Je n’oppose pas « lutter » et « résister ». Aujourd’hui, compte tenu des circonstances, nous luttons pour résister à la pression patronale qui remet en cause les acquis difficilement obtenus, pour résister à l’arbitraire ainsi qu’aux pouvoirs publics qui privilégient l’économique plutôt que le social, etc. Quant à la cogestion, nous estimons qu’elle intègre le syndicat dans des rouages décisionnels, remettant ainsi en cause l’indépendance syndicale.

 

Or, les intérêts des salariés et des employeurs, qu’on le veuille ou non, ne sont pas les mêmes. Pour ces derniers, l’objectif est de produire le plus possible au coût le plus bas possible. Pour les salariés, la démarche est au contraire d’obtenir la contrepartie (salaire) la plus importante possible pour leur travail.
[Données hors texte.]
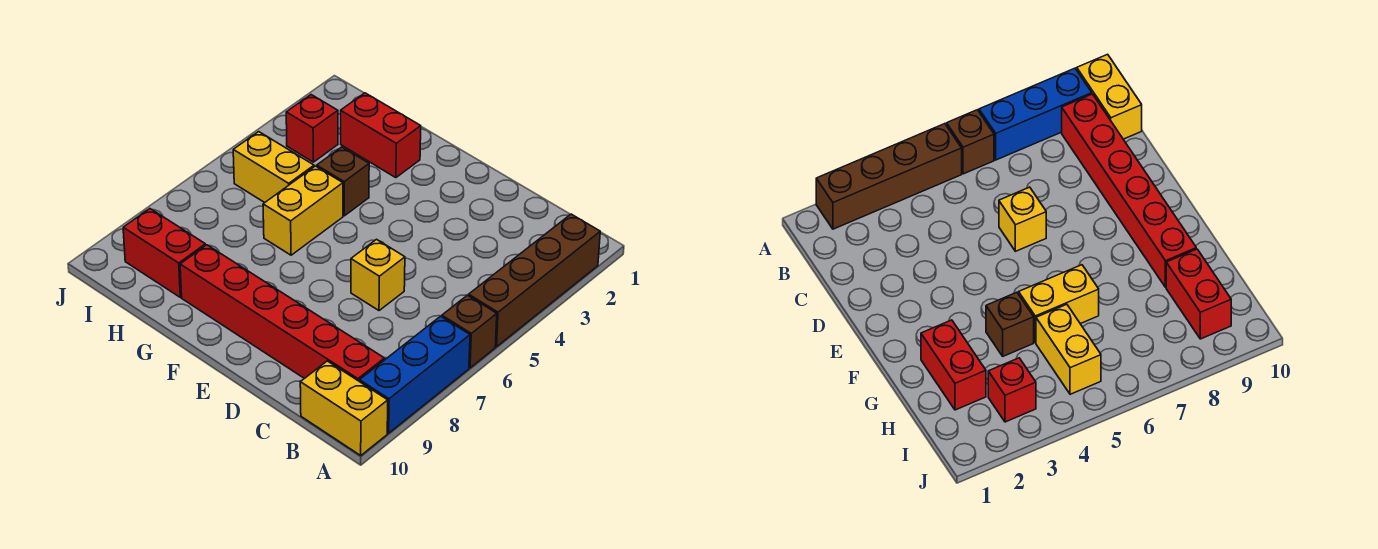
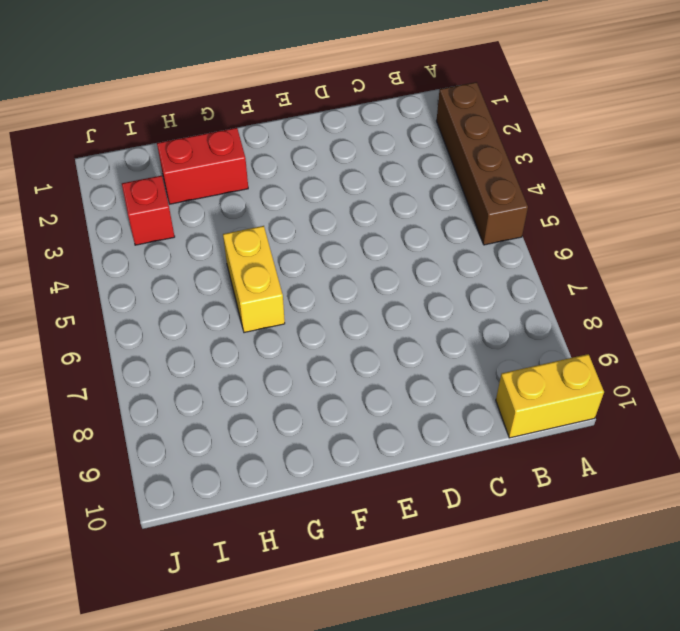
none -> brown brick A6 level 1
none -> blue brick A7:A9 level 1
none -> red brick B9:G9 level 1

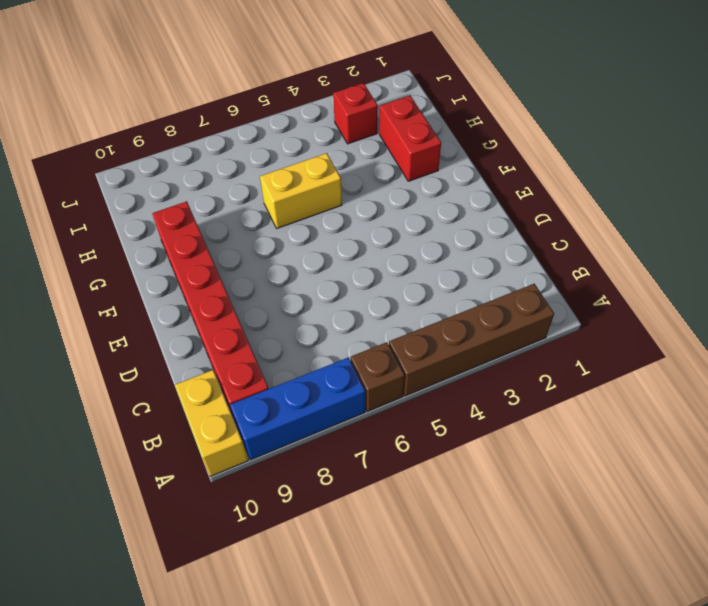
none -> yellow brick D6 level 1
none -> brown brick G4 level 1
none -> yellow brick H5:I5 level 1

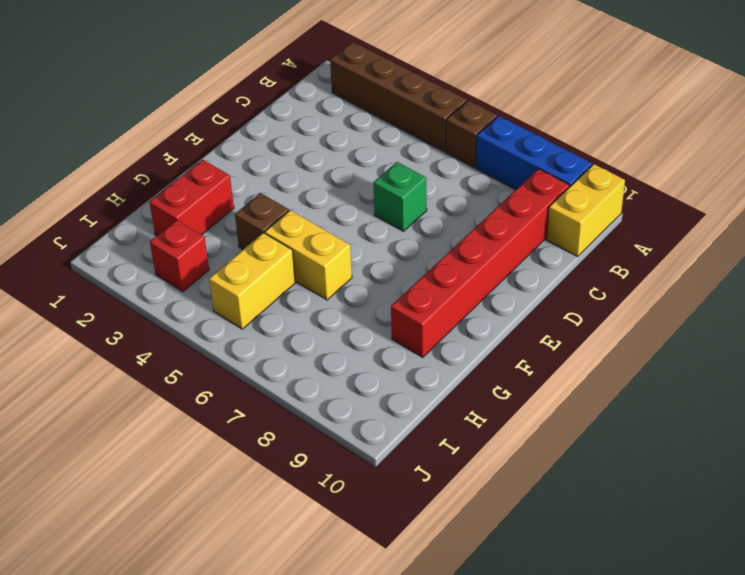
green brick D6 level 1 -> yellow brick D6 level 1
none -> red brick H9:I9 level 1

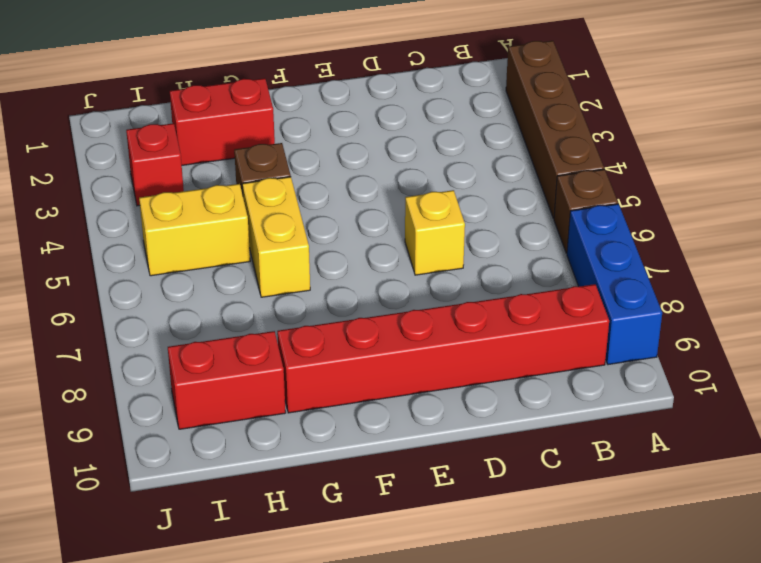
none -> yellow brick A10:B10 level 1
Il s’agit, en fait, de la répartition des richesses produites. Avec l’État employeur, c’est la même chose : le syndicat agit pour la défense des salariés de l’État.

 

Avec l’État législateur, il s’agit de faire prendre en compte les intérêts de l’ensemble des salariés dans les lois et règlements. Le syndicalisme ne prétend pas, au niveau parlementaire, « faire la loi », ne serait-ce que pour se réserver le droit de la contester. Il exerce librement une pression salutaire afin que la loi soit la plus favorable possible aux travailleurs dans les domaines économiques et sociaux.

 

Nous ne souhaitons pas la cogestion mais la négociation avec les employeurs, ce qui permet de garantir le devenir des salaires et stabilise l’entreprise. Toutefois, nous sommes partisans du paritarisme pour gérer le salaire différé (cotisations sociales) destiné au financement de la Sécurité sociale, de l’assurance chômage, des retraites, de la formation professionnelle.

Parce que c’est une partie de salaire, il est en effet normal que nous exercions un contrôle sur son utilisation à parité avec les représentants des employeurs, d’où le terme de paritarisme. Il ne s’agit pas de cogestion au sens politique, mais de l’exercice d’une responsabilité qui découle de la négociation conventionnelle.

Nous sommes également favorables au paritarisme dans les conseils prud’homaux.